¿Cuándo comencé a escribir "Viento de furioso empuje"?
Hace de ello más de dos décadas, aún
residía en Barcelona y trabajaba en el Aeropuerto del Prat. Recuerdo que las
primeras líneas las escribí en casa, en una noche muy calurosa y húmeda, de
esas que no te dejan dormir a causa del bochorno, de modo que me propuse quedarme
a leer en el salón hasta dar esa primera cabezada que me llevase a
la cama; eso sí, leía con el ventanal abierto para que entrara algo de brisa y
una buena provisión de antimosquitos.
¿Cuáles fueron las
primeras palabras que anoté de lo que acabaría por convertirse en una novela?

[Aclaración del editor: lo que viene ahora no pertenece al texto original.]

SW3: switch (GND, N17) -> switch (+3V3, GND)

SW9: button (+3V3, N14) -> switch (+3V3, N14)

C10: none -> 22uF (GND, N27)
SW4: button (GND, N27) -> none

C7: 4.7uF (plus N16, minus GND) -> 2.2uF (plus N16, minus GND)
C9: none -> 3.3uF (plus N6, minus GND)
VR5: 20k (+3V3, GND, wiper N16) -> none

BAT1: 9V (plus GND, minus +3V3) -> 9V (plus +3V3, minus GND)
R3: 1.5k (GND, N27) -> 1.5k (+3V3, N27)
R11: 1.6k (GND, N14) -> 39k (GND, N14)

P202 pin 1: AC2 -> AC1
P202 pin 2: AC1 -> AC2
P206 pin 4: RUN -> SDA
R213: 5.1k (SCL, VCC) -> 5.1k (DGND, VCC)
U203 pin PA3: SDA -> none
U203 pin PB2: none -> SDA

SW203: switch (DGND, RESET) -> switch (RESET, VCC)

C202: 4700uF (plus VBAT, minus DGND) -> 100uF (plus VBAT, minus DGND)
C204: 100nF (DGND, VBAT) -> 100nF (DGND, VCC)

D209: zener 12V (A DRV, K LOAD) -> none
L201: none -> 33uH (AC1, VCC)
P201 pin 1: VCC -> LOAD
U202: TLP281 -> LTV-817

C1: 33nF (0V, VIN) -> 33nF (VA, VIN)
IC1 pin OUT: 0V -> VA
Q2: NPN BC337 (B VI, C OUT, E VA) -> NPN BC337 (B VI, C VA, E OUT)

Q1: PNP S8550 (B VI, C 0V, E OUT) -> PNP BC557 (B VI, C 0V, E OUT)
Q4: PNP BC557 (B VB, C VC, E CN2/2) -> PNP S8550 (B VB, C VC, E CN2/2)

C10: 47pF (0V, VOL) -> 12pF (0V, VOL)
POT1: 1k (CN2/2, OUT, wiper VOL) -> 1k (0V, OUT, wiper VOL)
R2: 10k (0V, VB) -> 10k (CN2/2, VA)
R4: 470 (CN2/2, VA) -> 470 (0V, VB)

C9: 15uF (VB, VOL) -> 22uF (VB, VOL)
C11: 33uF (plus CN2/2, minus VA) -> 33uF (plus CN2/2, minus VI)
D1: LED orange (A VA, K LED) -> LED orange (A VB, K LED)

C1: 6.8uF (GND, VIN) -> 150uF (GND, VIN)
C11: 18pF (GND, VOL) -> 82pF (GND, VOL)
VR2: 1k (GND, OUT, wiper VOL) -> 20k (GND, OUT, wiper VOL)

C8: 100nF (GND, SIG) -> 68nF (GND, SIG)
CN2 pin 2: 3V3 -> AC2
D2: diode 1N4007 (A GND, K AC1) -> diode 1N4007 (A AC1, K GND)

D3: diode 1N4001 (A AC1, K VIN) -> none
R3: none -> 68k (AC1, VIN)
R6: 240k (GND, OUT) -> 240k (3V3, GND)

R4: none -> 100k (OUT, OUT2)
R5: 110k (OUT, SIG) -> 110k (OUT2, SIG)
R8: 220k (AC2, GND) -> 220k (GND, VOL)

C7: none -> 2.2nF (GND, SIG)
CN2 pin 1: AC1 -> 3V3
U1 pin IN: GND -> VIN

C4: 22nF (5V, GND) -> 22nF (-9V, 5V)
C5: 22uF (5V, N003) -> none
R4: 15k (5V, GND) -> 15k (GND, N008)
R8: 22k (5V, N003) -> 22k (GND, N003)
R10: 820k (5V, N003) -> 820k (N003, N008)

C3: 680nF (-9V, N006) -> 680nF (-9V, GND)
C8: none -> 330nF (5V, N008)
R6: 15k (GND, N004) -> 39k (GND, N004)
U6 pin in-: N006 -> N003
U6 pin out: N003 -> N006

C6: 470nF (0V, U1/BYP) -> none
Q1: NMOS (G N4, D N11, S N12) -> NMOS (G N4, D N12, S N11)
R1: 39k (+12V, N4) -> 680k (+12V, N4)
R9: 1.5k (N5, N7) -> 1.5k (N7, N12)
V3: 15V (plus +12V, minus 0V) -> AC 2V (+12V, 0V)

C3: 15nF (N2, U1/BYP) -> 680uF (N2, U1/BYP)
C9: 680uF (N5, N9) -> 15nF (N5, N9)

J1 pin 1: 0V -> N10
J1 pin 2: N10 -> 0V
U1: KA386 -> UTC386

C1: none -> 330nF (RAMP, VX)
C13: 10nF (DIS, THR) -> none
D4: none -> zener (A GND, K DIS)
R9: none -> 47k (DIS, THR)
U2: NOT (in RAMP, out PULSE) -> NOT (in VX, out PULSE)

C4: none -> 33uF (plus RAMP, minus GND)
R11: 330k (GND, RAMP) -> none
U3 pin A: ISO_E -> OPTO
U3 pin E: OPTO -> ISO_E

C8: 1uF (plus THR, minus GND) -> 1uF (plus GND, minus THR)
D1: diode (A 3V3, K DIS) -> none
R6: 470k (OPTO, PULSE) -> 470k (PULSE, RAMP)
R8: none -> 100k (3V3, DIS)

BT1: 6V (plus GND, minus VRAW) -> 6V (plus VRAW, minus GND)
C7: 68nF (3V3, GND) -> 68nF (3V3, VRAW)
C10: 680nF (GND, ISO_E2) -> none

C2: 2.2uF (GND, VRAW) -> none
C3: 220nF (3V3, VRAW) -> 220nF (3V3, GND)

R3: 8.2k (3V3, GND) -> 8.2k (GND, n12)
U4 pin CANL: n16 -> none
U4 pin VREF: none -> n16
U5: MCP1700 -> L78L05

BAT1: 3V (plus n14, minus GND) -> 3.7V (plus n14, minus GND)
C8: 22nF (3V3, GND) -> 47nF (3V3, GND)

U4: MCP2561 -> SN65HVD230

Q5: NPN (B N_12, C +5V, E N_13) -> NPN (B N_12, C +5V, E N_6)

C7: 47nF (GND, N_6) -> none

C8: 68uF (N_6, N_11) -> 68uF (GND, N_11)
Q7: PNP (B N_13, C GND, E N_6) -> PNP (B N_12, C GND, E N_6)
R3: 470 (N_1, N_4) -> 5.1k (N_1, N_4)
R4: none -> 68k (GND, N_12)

Lo
recuerdo como si fuese ahora mismo. Las palabras fueron estas: "Aullidos
de perros merodeadores"... La frase no podía ser otra, puesto que los
ladridos no dejaban de oírse e interpreté que aquello era algo más que una
manada de animales aullándole a una Luna surgida de entre las nubes. Bien, pues
la frase figura ahora en la página 352. ¿Razón? Toda obra requiere unos precedentes
para situar al lector y, a su vez, unos consecuentes que concluyan en cierto
desenlace.
Después me hice la siguiente pregunta: ¿Dónde situar a
unos perros que a buen seguro se disputan a dentelladas las sobras de la comida
arrojadas por alguien? En una playa, me respondí de inmediato, y probablemente
son parte de los restos de la cena de un ejército. Supongo que al ser verano la
idea de una playa incluso me resultó refrescante. De modo que di por hecho que debería
de haber un ejército acampado en una playa, dispuesto a embarcar al amanecer y
a partir a la conquista de un territorio. No importa cuántos miles de guerreros
formen parte de ese ejército, ni tampoco que el número de las naves sea muy
elevado, en las páginas de una novela cabe todo y algo más.